Before and on Thanksgiving, Mathewson went multiple falls, and also contracted COVID-19. After his last fall, which left him with a head injury, Mathewson was taken to the hospital. Grossman was unable to be there with her father or advocate for him in person, and found it difficult to reach staff by phone for updates on her father’s condition.

About a week into her father’s hospitalization, Grossman called the hospital, reached a doctor, and was told that Mathewson died 20 minutes before her call. Doctors said Mathewson had a lung clot that had traveled to his heart and that they were unable to treat with blood thinners because of his recent head injury.

“It’s like something you could not even have envisioned that would happen to your parents, that they’re going to die alone, and my poor, sweet little dad was in a hospital for a week and unable to tell us or tell anyone, ‘where’s my daughter, where’s my son? What’s happening? Can you call them for me? He couldn’t do any of that,” Grossman said.
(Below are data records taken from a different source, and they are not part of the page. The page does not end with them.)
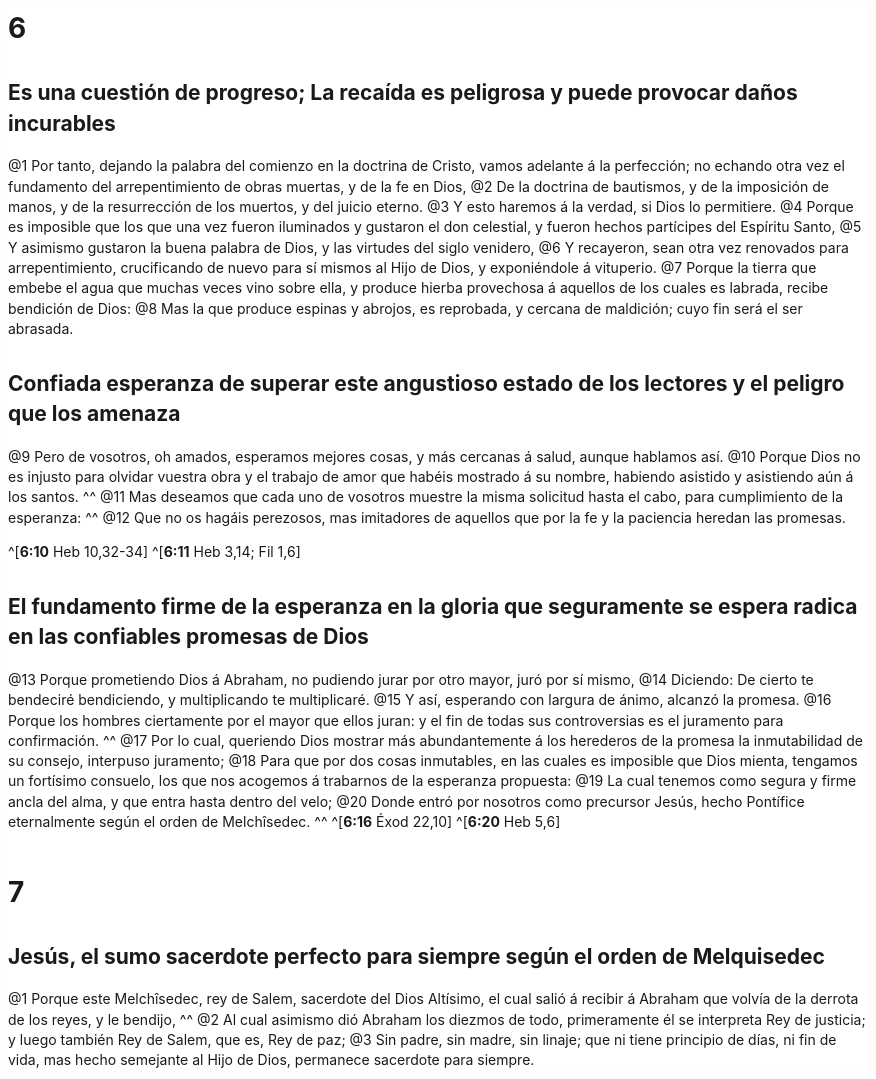 # 6 
## Es una cuestión de progreso; La recaída es peligrosa y puede provocar daños incurables
@1 Por tanto, dejando la palabra del comienzo en la doctrina de Cristo, vamos adelante á la perfección; no echando otra vez el fundamento del arrepentimiento de obras muertas, y de la fe en Dios, @2 De la doctrina de bautismos, y de la imposición de manos, y de la resurrección de los muertos, y del juicio eterno. @3 Y esto haremos á la verdad, si Dios lo permitiere. @4 Porque es imposible que los que una vez fueron iluminados y gustaron el don celestial, y fueron hechos partícipes del Espíritu Santo, @5 Y asimismo gustaron la buena palabra de Dios, y las virtudes del siglo venidero, @6 Y recayeron, sean otra vez renovados para arrepentimiento, crucificando de nuevo para sí mismos al Hijo de Dios, y exponiéndole á vituperio. @7 Porque la tierra que embebe el agua que muchas veces vino sobre ella, y produce hierba provechosa á aquellos de los cuales es labrada, recibe bendición de Dios: @8 Mas la que produce espinas y abrojos, es reprobada, y cercana de maldición; cuyo fin será el ser abrasada. 


## Confiada esperanza de superar este angustioso estado de los lectores y el peligro que los amenaza
@9 Pero de vosotros, oh amados, esperamos mejores cosas, y más cercanas á salud, aunque hablamos así. @10 Porque Dios no es injusto para olvidar vuestra obra y el trabajo de amor que habéis mostrado á su nombre, habiendo asistido y asistiendo aún á los santos. ^^ @11 Mas deseamos que cada uno de vosotros muestre la misma solicitud hasta el cabo, para cumplimiento de la esperanza: ^^ @12 Que no os hagáis perezosos, mas imitadores de aquellos que por la fe y la paciencia heredan las promesas. 

^[**6:10** Heb 10,32-34] ^[**6:11** Heb 3,14; Fil 1,6]

## El fundamento firme de la esperanza en la gloria que seguramente se espera radica en las confiables promesas de Dios
@13 Porque prometiendo Dios á Abraham, no pudiendo jurar por otro mayor, juró por sí mismo, @14 Diciendo: De cierto te bendeciré bendiciendo, y multiplicando te multiplicaré. @15 Y así, esperando con largura de ánimo, alcanzó la promesa. @16 Porque los hombres ciertamente por el mayor que ellos juran: y el fin de todas sus controversias es el juramento para confirmación. ^^ @17 Por lo cual, queriendo Dios mostrar más abundantemente á los herederos de la promesa la inmutabilidad de su consejo, interpuso juramento; @18 Para que por dos cosas inmutables, en las cuales es imposible que Dios mienta, tengamos un fortísimo consuelo, los que nos acogemos á trabarnos de la esperanza propuesta: @19 La cual tenemos como segura y firme ancla del alma, y que entra hasta dentro del velo; @20 Donde entró por nosotros como precursor Jesús, hecho Pontífice eternalmente según el orden de Melchîsedec. ^^ 
^[**6:16** Éxod 22,10] ^[**6:20** Heb 5,6] 

# 7 
## Jesús, el sumo sacerdote perfecto para siempre según el orden de Melquisedec
@1 Porque este Melchîsedec, rey de Salem, sacerdote del Dios Altísimo, el cual salió á recibir á Abraham que volvía de la derrota de los reyes, y le bendijo, ^^ @2 Al cual asimismo dió Abraham los diezmos de todo, primeramente él se interpreta Rey de justicia; y luego también Rey de Salem, que es, Rey de paz; @3 Sin padre, sin madre, sin linaje; que ni tiene principio de días, ni fin de vida, mas hecho semejante al Hijo de Dios, permanece sacerdote para siempre. 

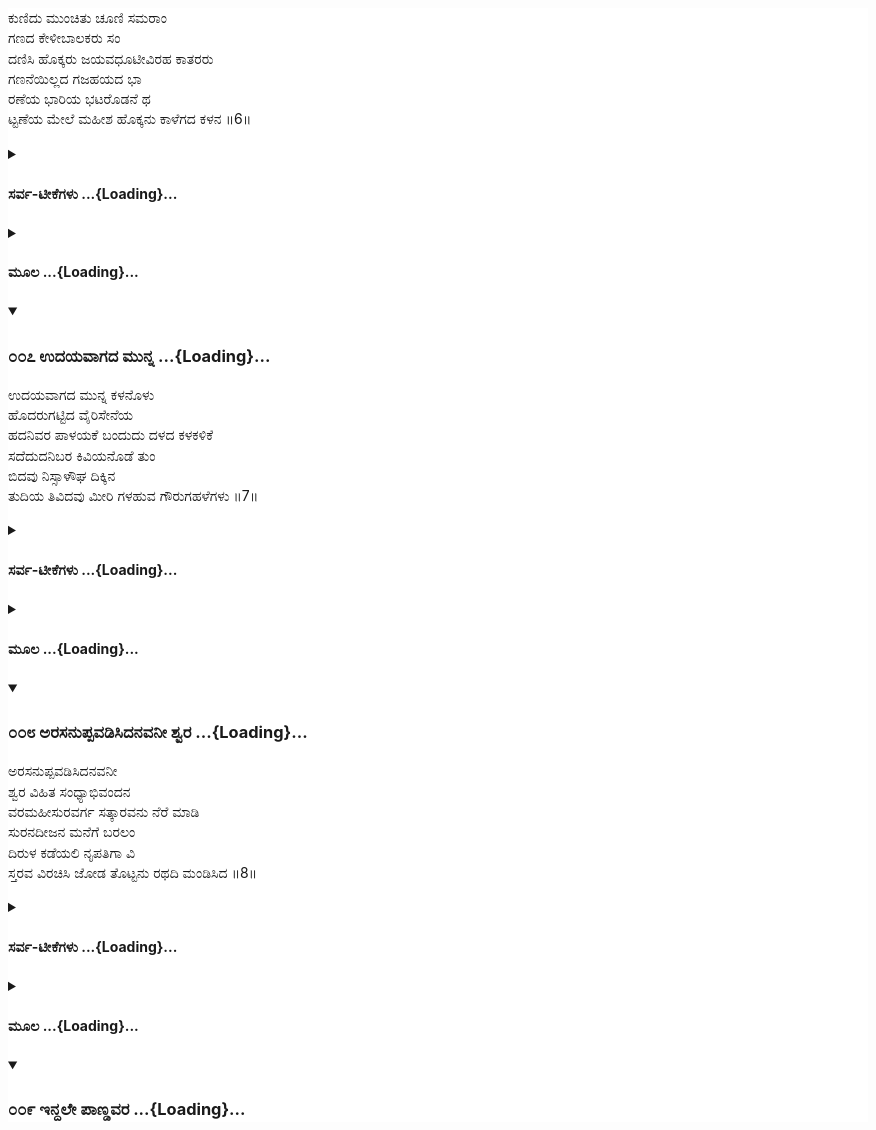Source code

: ಕುಣಿದು ಮುಂಚಿತು ಚೂಣಿ ಸಮರಾಂ  
ಗಣದ ಕೇಳೀಬಾಲಕರು ಸಂ  
ದಣಿಸಿ ಹೊಕ್ಕರು ಜಯವಧೂಟೀವಿರಹ ಕಾತರರು  
ಗಣನೆಯಿಲ್ಲದ ಗಜಹಯದ ಭಾ  
ರಣೆಯ ಭಾರಿಯ ಭಟರೊಡನೆ ಥ  
ಟ್ಟಣೆಯ ಮೇಲೆ ಮಹೀಶ ಹೊಕ್ಕನು ಕಾಳೆಗದ ಕಳನ     ॥6॥
</details>
</div>
<div class="js_include collapsed" newlevelforh1="4" title="ಸರ್ವ-ಟೀಕೆಗಳು" unfilled url="/mahAbhAratam/kAvyam/bhAShAntaram/kn/kumAra-vyAsa-bhArata/sarva-TIkegaLu/06_bhIShma/08/006_kuNidu_munchitu.md">
<details><summary><h4>ಸರ್ವ-ಟೀಕೆಗಳು ...{Loading}...</h4></summary></details>
</div>
<div class="js_include collapsed" newlevelforh1="4" title="ಮೂಲ" unfilled url="/mahAbhAratam/kAvyam/bhAShAntaram/kn/kumAra-vyAsa-bhArata/mUla/06_bhIShma/08/006_kuNidu_munchitu.md">
<details><summary><h4>ಮೂಲ ...{Loading}...</h4></summary></details>
</div>
<div class="js_include" includetitle="true" newlevelforh1="3" unfilled url="/mahAbhAratam/kAvyam/bhAShAntaram/kn/kumAra-vyAsa-bhArata/vishvAsa-prastuti/06_bhIShma/08/007_udayavAgada_munna.md">
<details open><summary><h3>೦೦೭ ಉದಯವಾಗದ ಮುನ್ನ ...{Loading}...</h3></summary>

ಉದಯವಾಗದ ಮುನ್ನ ಕಳನೊಳು  
ಹೊದರುಗಟ್ಟಿದ ವೈರಿಸೇನೆಯ  
ಹದನಿವರ ಪಾಳಯಕೆ ಬಂದುದು ದಳದ ಕಳಕಳಿಕೆ  
ಸದೆದುದನಿಬರ ಕಿವಿಯನೊಡೆ ತುಂ  
ಬಿದವು ನಿಸ್ಸಾಳೌಘ ದಿಕ್ಕಿನ  
ತುದಿಯ ತಿವಿದವು ಮೀರಿ ಗಳಹುವ ಗೌರುಗಹಳೆಗಳು       ॥7॥
</details>
</div>
<div class="js_include collapsed" newlevelforh1="4" title="ಸರ್ವ-ಟೀಕೆಗಳು" unfilled url="/mahAbhAratam/kAvyam/bhAShAntaram/kn/kumAra-vyAsa-bhArata/sarva-TIkegaLu/06_bhIShma/08/007_udayavAgada_munna.md">
<details><summary><h4>ಸರ್ವ-ಟೀಕೆಗಳು ...{Loading}...</h4></summary></details>
</div>
<div class="js_include collapsed" newlevelforh1="4" title="ಮೂಲ" unfilled url="/mahAbhAratam/kAvyam/bhAShAntaram/kn/kumAra-vyAsa-bhArata/mUla/06_bhIShma/08/007_udayavAgada_munna.md">
<details><summary><h4>ಮೂಲ ...{Loading}...</h4></summary></details>
</div>
<div class="js_include" includetitle="true" newlevelforh1="3" unfilled url="/mahAbhAratam/kAvyam/bhAShAntaram/kn/kumAra-vyAsa-bhArata/vishvAsa-prastuti/06_bhIShma/08/008_arasanuppavaDisidanavanI_shvara.md">
<details open><summary><h3>೦೦೮ ಅರಸನುಪ್ಪವಡಿಸಿದನವನೀ ಶ್ವರ ...{Loading}...</h3></summary>

ಅರಸನುಪ್ಪವಡಿಸಿದನವನೀ  
ಶ್ವರ ವಿಹಿತ ಸಂಧ್ಯಾಭಿವಂದನ  
ವರಮಹೀಸುರವರ್ಗ ಸತ್ಕಾರವನು ನೆರೆ ಮಾಡಿ  
ಸುರನದೀಜನ ಮನೆಗೆ ಬರಲಂ  
ದಿರುಳ ಕಡೆಯಲಿ ನೃಪತಿಗಾ ವಿ  
ಸ್ತರವ ವಿರಚಿಸಿ ಜೋಡ ತೊಟ್ಟನು ರಥದಿ ಮಂಡಿಸಿದ      ॥8॥
</details>
</div>
<div class="js_include collapsed" newlevelforh1="4" title="ಸರ್ವ-ಟೀಕೆಗಳು" unfilled url="/mahAbhAratam/kAvyam/bhAShAntaram/kn/kumAra-vyAsa-bhArata/sarva-TIkegaLu/06_bhIShma/08/008_arasanuppavaDisidanavanI_shvara.md">
<details><summary><h4>ಸರ್ವ-ಟೀಕೆಗಳು ...{Loading}...</h4></summary></details>
</div>
<div class="js_include collapsed" newlevelforh1="4" title="ಮೂಲ" unfilled url="/mahAbhAratam/kAvyam/bhAShAntaram/kn/kumAra-vyAsa-bhArata/mUla/06_bhIShma/08/008_arasanuppavaDisidanavanI_shvara.md">
<details><summary><h4>ಮೂಲ ...{Loading}...</h4></summary></details>
</div>
<div class="js_include" includetitle="true" newlevelforh1="3" unfilled url="/mahAbhAratam/kAvyam/bhAShAntaram/kn/kumAra-vyAsa-bhArata/vishvAsa-prastuti/06_bhIShma/08/009_indalE_pANDavara.md">
<details open><summary><h3>೦೦೯ ಇನ್ದಲೇ ಪಾಣ್ಡವರ ...{Loading}...</h3></summary>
Grossman said it’s been immensely meaningful for her and her family to see President Joe Biden’s administration honor those who have died in the pandemic. When the administration lit 400 lights at the Lincoln Memorial this month, pausing to remember the 400,000 dead, Grossman’s family was moved to tears.

“Thank goodness we are now acknowledging the pain and the suffering people are going through and telling these stories, it’s so important,” Grossman said. “These are people. They are not statistics.”